● Задачи
a) Перечислите японские компании, которые фрагмент текста называет среди обосновавшихся в Albany Nanotech.
b) Перепечатайте часть фрагмента текста, начиная со слов «Среди компаний, обосновавшихся» и продолжая до слов «нм, пользуется господдержкой.» включительно.

● Фрагмент текста
▬▬▬▬▬▬

И это, кстати, первое фундаментальное отличие Albany Nanotech от российского «биоагроэкополиса», на который прочат то блоггера Калашникова, то Вексельберга, — полная интернациональность.

Среди компаний, обосновавшихся в Albany Nanotech, — американские AMD, ASML, Freescale, японские Toshiba, Sony и Tokyo Electron, сингапурский Chartered, корейский Samsung. IBM разместила тут новый fab за 2,5 млрд долларов, Sematech (консорциум производителей микроэлектроники) — 405-миллионную лабораторию, Global Foundries инвестирует 4,2 млрд долларов. Это решение стоило властям штата 1,4 млрд долларов кэшем и льготами. Европейских компаний в Tech Valley нет, потому что европейской микроэлектроники уже не существует. Французская STM, впарившая нам свои 90 нм, пользуется господдержкой.

▬▬▬▬▬▬

● Данные
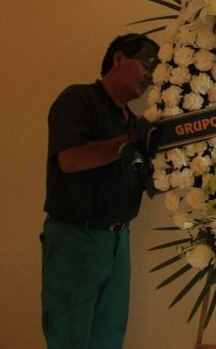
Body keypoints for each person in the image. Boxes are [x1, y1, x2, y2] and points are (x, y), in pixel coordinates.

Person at [41, 33, 159, 349]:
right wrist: (129, 143)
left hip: (118, 241)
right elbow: (71, 159)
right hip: (75, 238)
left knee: (108, 339)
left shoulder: (135, 123)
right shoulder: (78, 99)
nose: (150, 77)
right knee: (69, 337)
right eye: (146, 65)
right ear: (118, 59)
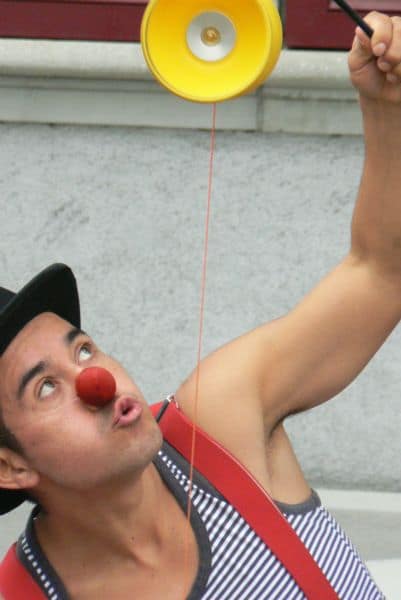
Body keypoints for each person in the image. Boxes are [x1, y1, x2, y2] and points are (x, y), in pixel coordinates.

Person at [0, 10, 401, 600]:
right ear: (9, 467)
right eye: (46, 388)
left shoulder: (220, 420)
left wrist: (386, 107)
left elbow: (380, 270)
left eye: (82, 349)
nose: (95, 382)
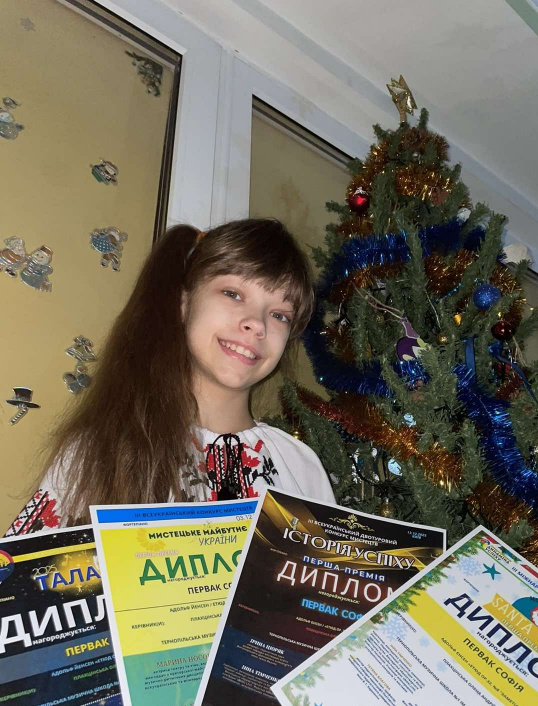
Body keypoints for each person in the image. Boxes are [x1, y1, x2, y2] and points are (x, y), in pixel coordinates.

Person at [6, 219, 335, 536]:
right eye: (233, 294)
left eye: (279, 315)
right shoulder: (96, 451)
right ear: (183, 303)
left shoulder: (300, 467)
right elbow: (18, 571)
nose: (258, 324)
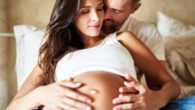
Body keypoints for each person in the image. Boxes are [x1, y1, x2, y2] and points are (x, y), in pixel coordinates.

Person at [6, 0, 180, 110]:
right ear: (70, 15)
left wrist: (154, 100)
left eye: (99, 8)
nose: (97, 18)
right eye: (84, 11)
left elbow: (172, 86)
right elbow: (13, 107)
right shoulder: (54, 53)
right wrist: (40, 95)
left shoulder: (123, 39)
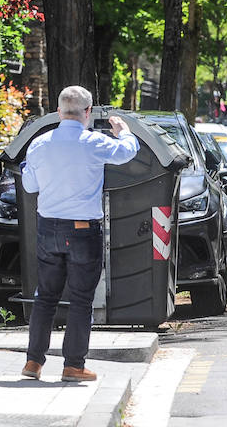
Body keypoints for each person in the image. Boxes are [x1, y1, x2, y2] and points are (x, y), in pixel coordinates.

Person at [20, 86, 139, 382]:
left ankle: (33, 363)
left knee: (45, 296)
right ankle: (73, 365)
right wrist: (123, 130)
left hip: (48, 228)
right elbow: (127, 152)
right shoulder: (93, 142)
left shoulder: (39, 144)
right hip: (83, 231)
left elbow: (30, 187)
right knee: (81, 298)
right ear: (87, 113)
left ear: (59, 111)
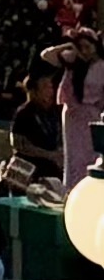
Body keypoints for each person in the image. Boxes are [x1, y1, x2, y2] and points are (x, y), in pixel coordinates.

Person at [43, 26, 104, 194]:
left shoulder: (101, 66)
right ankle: (70, 189)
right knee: (73, 157)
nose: (85, 51)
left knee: (89, 155)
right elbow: (47, 56)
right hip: (72, 114)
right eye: (81, 47)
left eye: (88, 47)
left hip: (91, 115)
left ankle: (89, 191)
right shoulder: (73, 62)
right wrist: (69, 46)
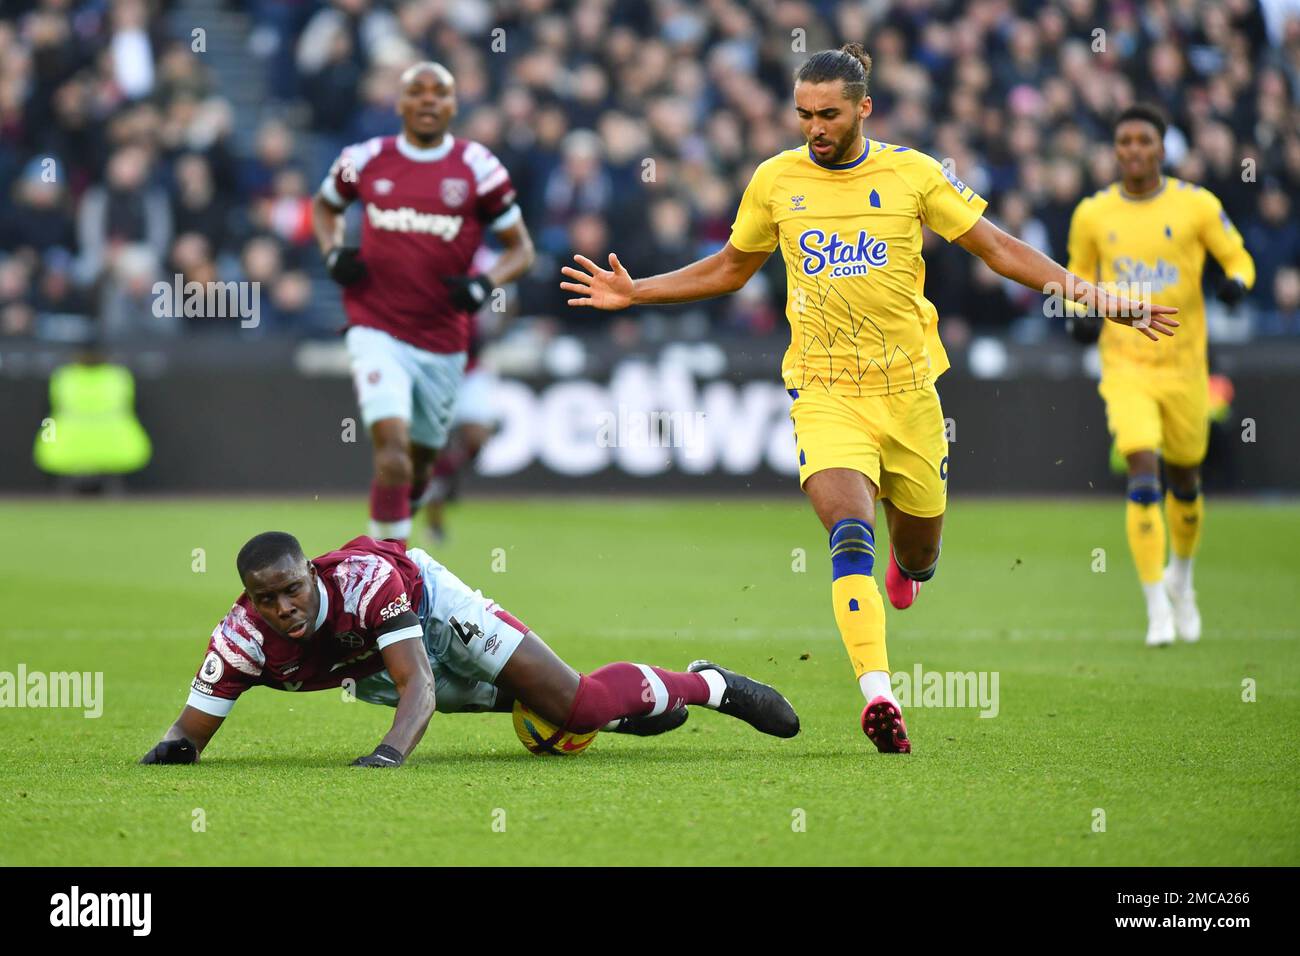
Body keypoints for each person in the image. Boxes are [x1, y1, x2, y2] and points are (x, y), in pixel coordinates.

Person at [561, 44, 1177, 754]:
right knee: (848, 530)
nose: (814, 128)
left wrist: (1098, 299)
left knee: (918, 554)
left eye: (828, 114)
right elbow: (733, 267)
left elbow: (1001, 250)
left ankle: (908, 571)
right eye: (803, 114)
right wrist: (639, 290)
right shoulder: (776, 180)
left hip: (910, 394)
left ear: (863, 108)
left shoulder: (912, 174)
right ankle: (878, 693)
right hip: (825, 391)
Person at [139, 532, 799, 766]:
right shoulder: (240, 643)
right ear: (249, 601)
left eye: (292, 590)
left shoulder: (364, 582)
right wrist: (172, 752)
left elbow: (416, 686)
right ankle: (631, 711)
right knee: (536, 706)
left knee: (575, 705)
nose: (284, 608)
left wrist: (388, 755)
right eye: (266, 600)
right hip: (366, 666)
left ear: (312, 574)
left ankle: (709, 684)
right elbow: (187, 736)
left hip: (428, 607)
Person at [312, 61, 535, 543]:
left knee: (418, 465)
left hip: (443, 340)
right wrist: (332, 253)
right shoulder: (365, 157)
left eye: (440, 92)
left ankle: (401, 532)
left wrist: (484, 283)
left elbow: (522, 250)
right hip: (376, 327)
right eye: (418, 91)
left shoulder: (479, 167)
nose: (429, 100)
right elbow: (325, 206)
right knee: (390, 449)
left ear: (454, 105)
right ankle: (386, 573)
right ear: (400, 103)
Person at [1065, 104, 1255, 647]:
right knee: (1142, 467)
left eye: (1143, 140)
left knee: (1186, 479)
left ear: (1162, 147)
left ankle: (1183, 579)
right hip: (1125, 366)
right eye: (1123, 141)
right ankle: (1156, 609)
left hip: (1185, 368)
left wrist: (1235, 286)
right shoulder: (1093, 214)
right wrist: (1080, 320)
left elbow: (1238, 258)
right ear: (1115, 150)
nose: (1133, 150)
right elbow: (1076, 281)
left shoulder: (1196, 205)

▬▬▬▬▬▬

● Решения
a) Toshiba, Sony, Tokyo Electron

b)
Среди компаний, обосновавшихся в Albany Nanotech, — американские AMD, ASML, Freescale, японские Toshiba, Sony и Tokyo Electron, сингапурский Chartered, корейский Samsung. IBM разместила тут новый fab за 2,5 млрд долларов, Sematech (консорциум производителей микроэлектроники) — 405-миллионную лабораторию, Global Foundries инвестирует 4,2 млрд долларов. Это решение стоило властям штата 1,4 млрд долларов кэшем и льготами. Европейских компаний в Tech Valley нет, потому что европейской микроэлектроники уже не существует. Французская STM, впарившая нам свои 90 нм, пользуется господдержкой.